Nature & the City

It’s difficult to have your cake and eat it, too. But, I realize that I keep trying to do both.

We have never lived in such a busy place as we do right now.  We are less than two miles from the Augusta National Golf Club. We are in a neighborhood that is in the center of a triangle created by Interstate 20, Augusta’s By-Pass (Bobby Jones Hwy 520) and a large, heavily traveled two lane road.  Within two and a half mile radius, we have four Starbucks, three Chick-fil-a’s, two Bath & Body Works, a large shopping area (Target/Borders/Best Buy/Ofc Depot/Goody’s/Regal Cinema/Sports Authority/etc…),  a major mall (Sephora/Coldwater Creek/Abercrombie/Wet Seal/Dillards/Sears/etc…) …. well …..  you get the picture.  We specifically chose to live in the area that we live in because we wanted to be in the middle of the activity in Augusta.  We didn’t want to spend our time in the car traveling to and from church, shopping and fun. Well, we chose well.

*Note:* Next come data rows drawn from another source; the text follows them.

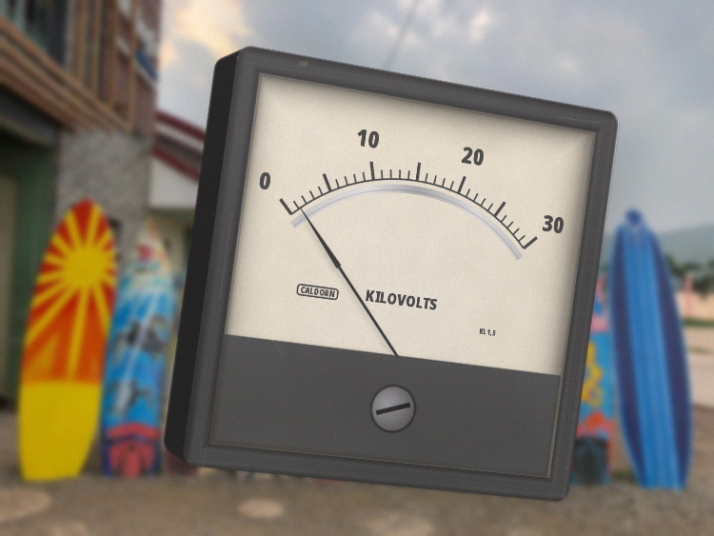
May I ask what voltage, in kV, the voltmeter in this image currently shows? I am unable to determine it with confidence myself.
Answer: 1 kV
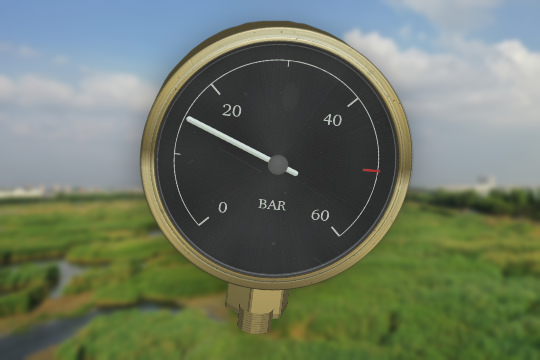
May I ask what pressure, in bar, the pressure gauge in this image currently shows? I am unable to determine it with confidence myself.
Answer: 15 bar
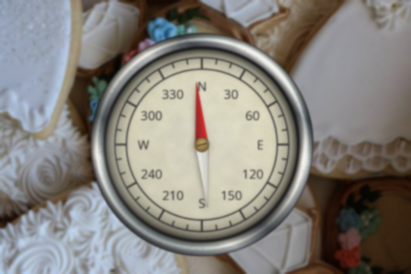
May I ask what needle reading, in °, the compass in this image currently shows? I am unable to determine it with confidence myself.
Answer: 355 °
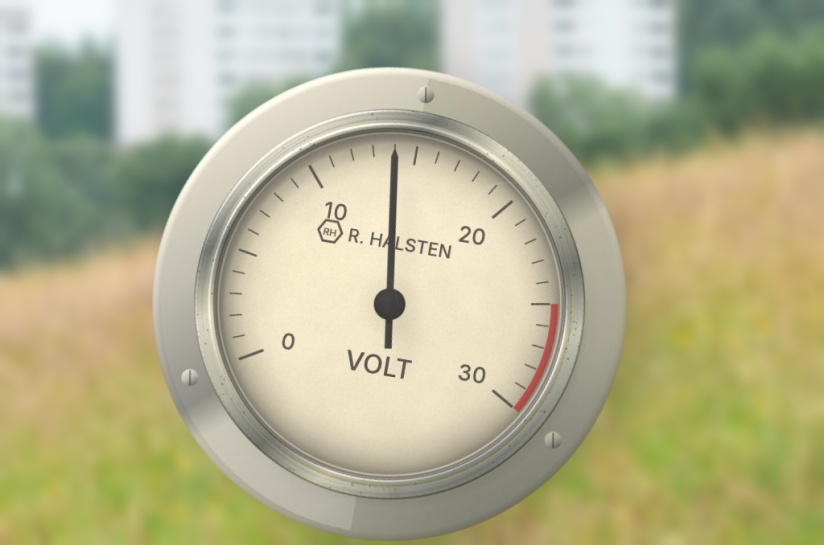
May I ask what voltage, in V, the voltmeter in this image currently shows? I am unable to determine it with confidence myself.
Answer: 14 V
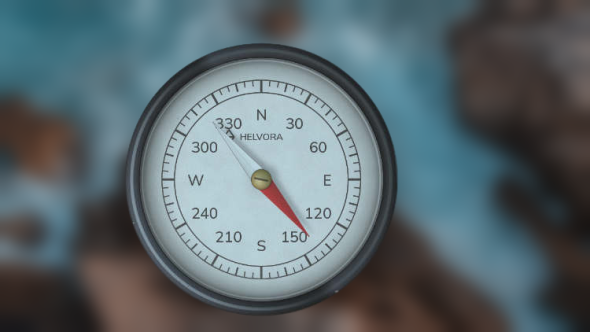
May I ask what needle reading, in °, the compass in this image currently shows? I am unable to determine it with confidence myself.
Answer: 140 °
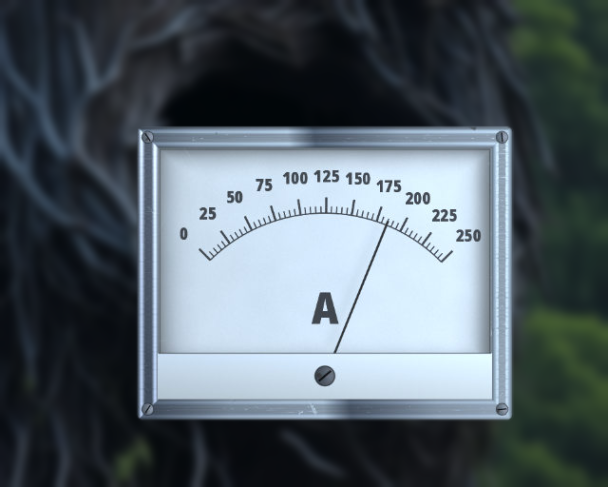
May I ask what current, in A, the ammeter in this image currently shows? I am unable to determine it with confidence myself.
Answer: 185 A
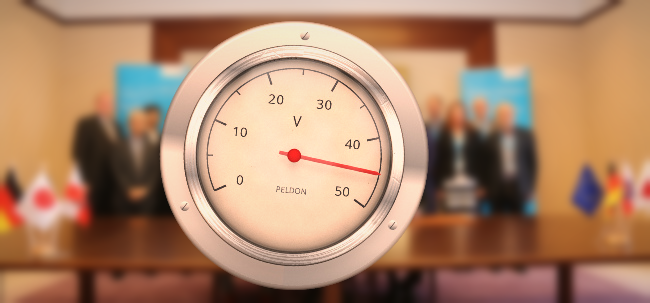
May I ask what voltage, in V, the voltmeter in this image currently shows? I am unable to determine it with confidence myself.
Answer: 45 V
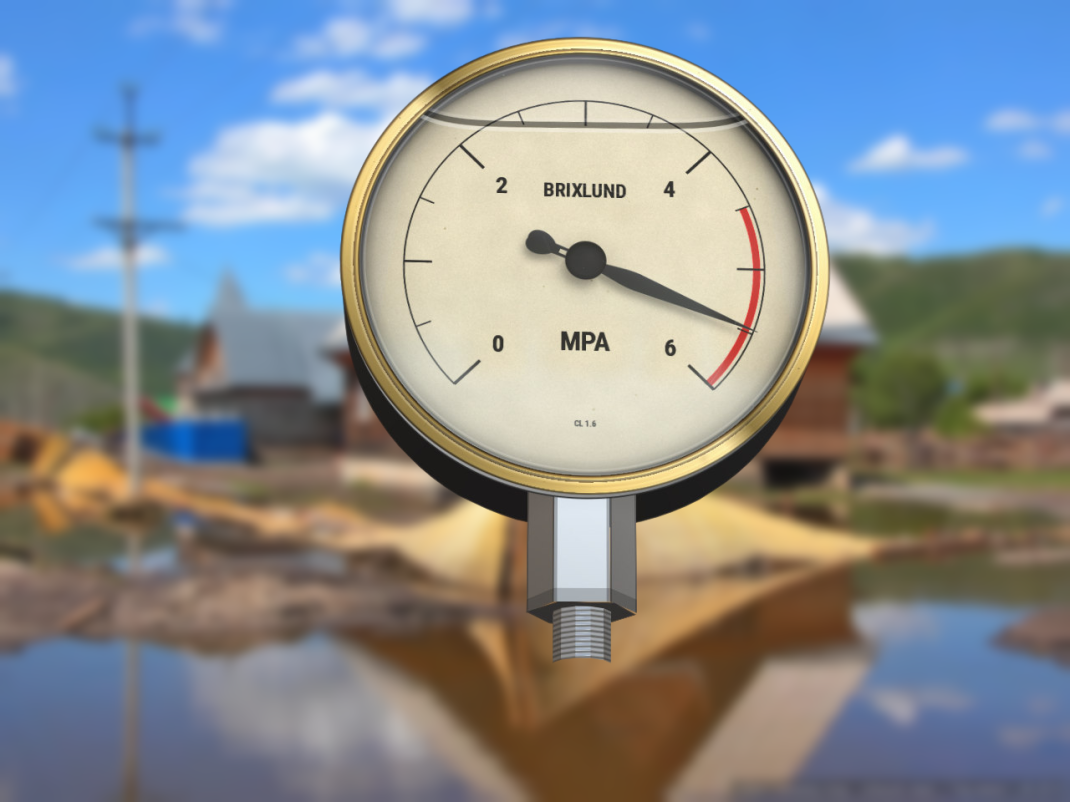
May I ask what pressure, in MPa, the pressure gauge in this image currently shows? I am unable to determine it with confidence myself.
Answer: 5.5 MPa
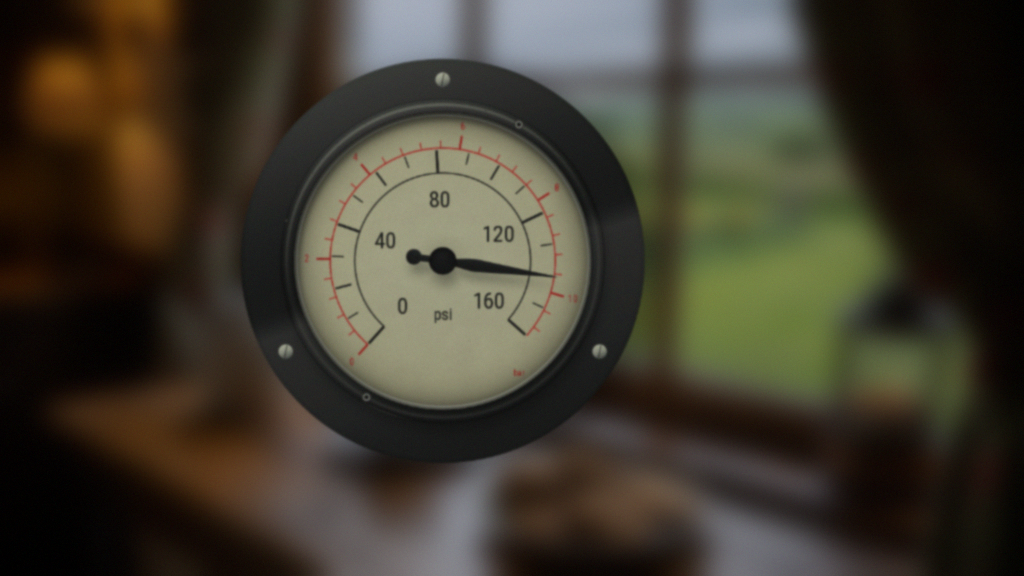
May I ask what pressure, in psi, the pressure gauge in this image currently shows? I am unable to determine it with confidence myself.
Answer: 140 psi
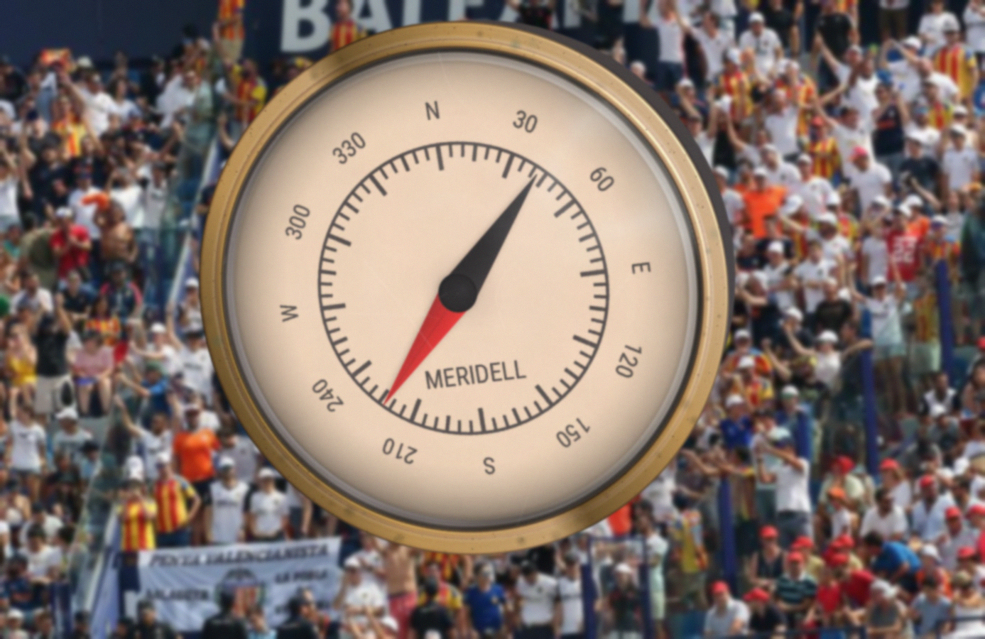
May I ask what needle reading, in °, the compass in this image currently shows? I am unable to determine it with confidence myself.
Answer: 222.5 °
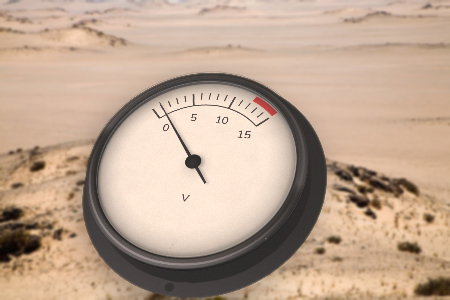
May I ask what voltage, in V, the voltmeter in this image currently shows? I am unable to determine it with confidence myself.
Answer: 1 V
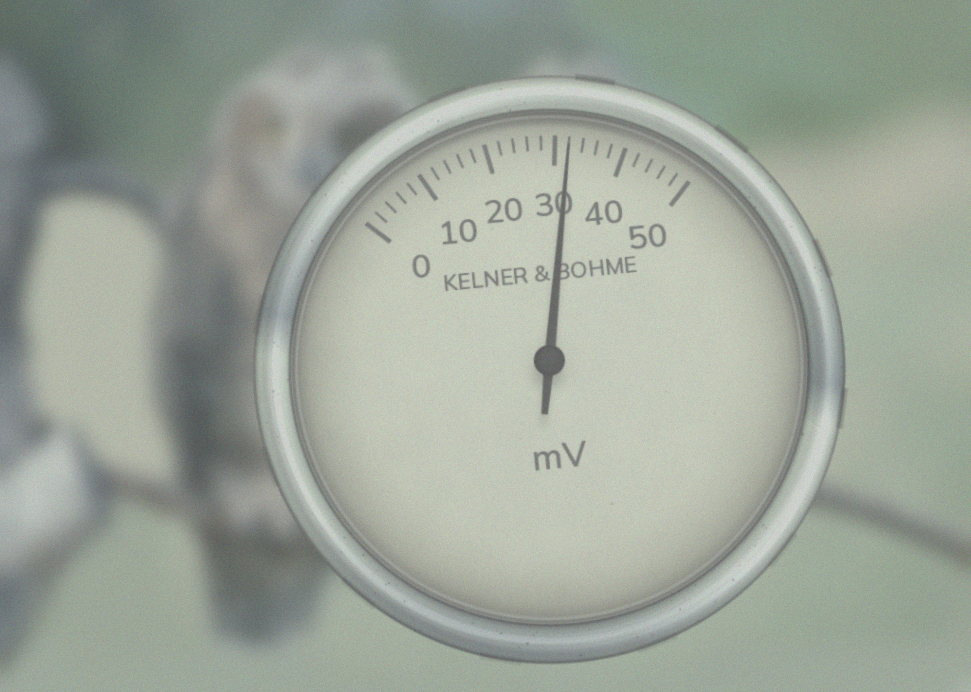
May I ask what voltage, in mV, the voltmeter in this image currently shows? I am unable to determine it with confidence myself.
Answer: 32 mV
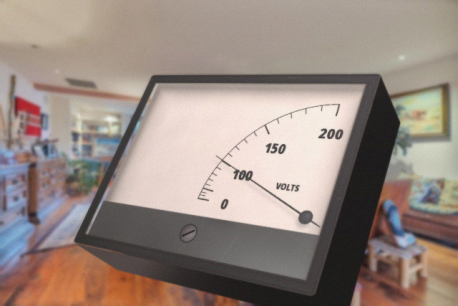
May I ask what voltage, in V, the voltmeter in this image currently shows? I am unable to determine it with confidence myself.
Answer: 100 V
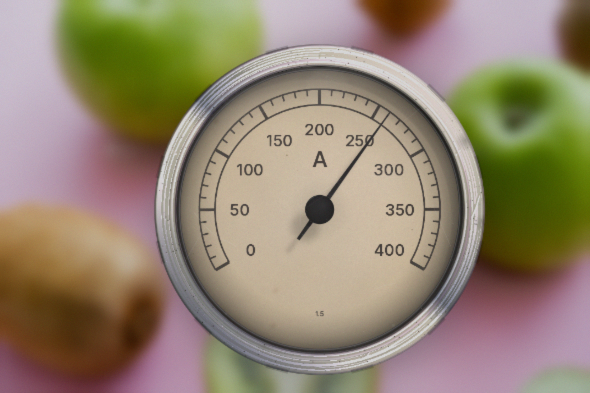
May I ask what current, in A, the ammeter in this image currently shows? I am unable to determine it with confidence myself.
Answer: 260 A
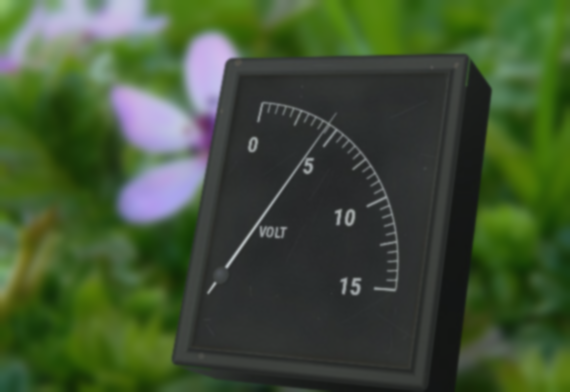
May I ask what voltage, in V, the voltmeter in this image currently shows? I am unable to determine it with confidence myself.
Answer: 4.5 V
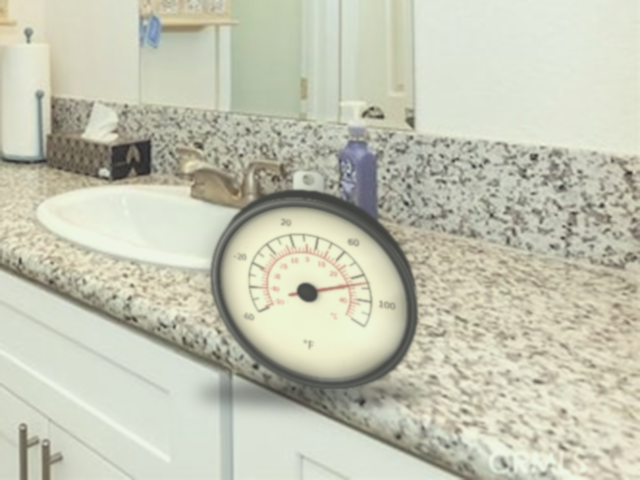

We actually live in a very quiet neighborhood.  It’s filled with a great community of homeschoolers.  We have two parks and a wonderful neighborhood pool. The neighborhood is well established so most of the homes are on graciously wooded lots. We have a healthy Red-Shouldered Hawk and a passel of Downy Woodpeckers who frequent our trees. Joy finds snakes, anoles and all sorts of buggies in our yard.

But, this is the first home we’ve lived in that is in such a bustling, busy area.  Our other homes were almost always out in the country.  Our home in Bainbridge was in the middle of a plot of land that was about …. two hundred acres, I’d guess.   We were bordered by fields that grew earthy peanuts, waving fields of soft winter wheat or golden stands of tasseled corn. Mice were everywhere, horses were within one hundred feet of Glory’s bedroom window and the coyotes sounded like they were right outside the front door.

In Bainbridge, we lived seven miles from the edge of town (which was about four miles from end to end on the busy road that is the main road in town), but nobody would come visit us because we “lived so far out.” We were very lonely. My children often felt isolated. They certainly don’t feel that way in our current home.

Autumn Dusk at Reed Creek

While I love our home in the city, I miss the country. I’ve decided this is why I insist on spending as much time as possible at Reed Creek. I love the woods, the frogs and the Red Winged Blackbirds. I cherish the spiders that crawl about and cattails that fill the water. I wonder what animals roam at night when eye can’t see nor ear is nearby to hear.  I want Joy to continue to love the outdoors and the life that lives and grows in it. So, we travel the few miles down yet another busy thoroughfare to reach the Interpretive Center every other week.

This past Tuesday, Joy’s class focused on Terrific Trees.  The children searched for leaves big and small – Sycamore to Willow. They ran their tender hands up and down the rough bark – Pine and Cypress. They sniffed broken twigs, crumbled crunchy leaves and examined fruit. dsc06679

But, most of all, they grew in appreciation of the wonder and intricacies of nature.

I’m thankful for the wonder God created in our world.  He created a three dimensional world full of rhythm, color and movement. He gave us the ability to question, investigate and reason. He made us all interdependent on each other and the living things around us. We need the plants and animals that live around us as much as we need each other.

I’m thankful for the chance to live amongst the hustle and bustle, but I deeply, intimately, cherish the glory and beauty of nature.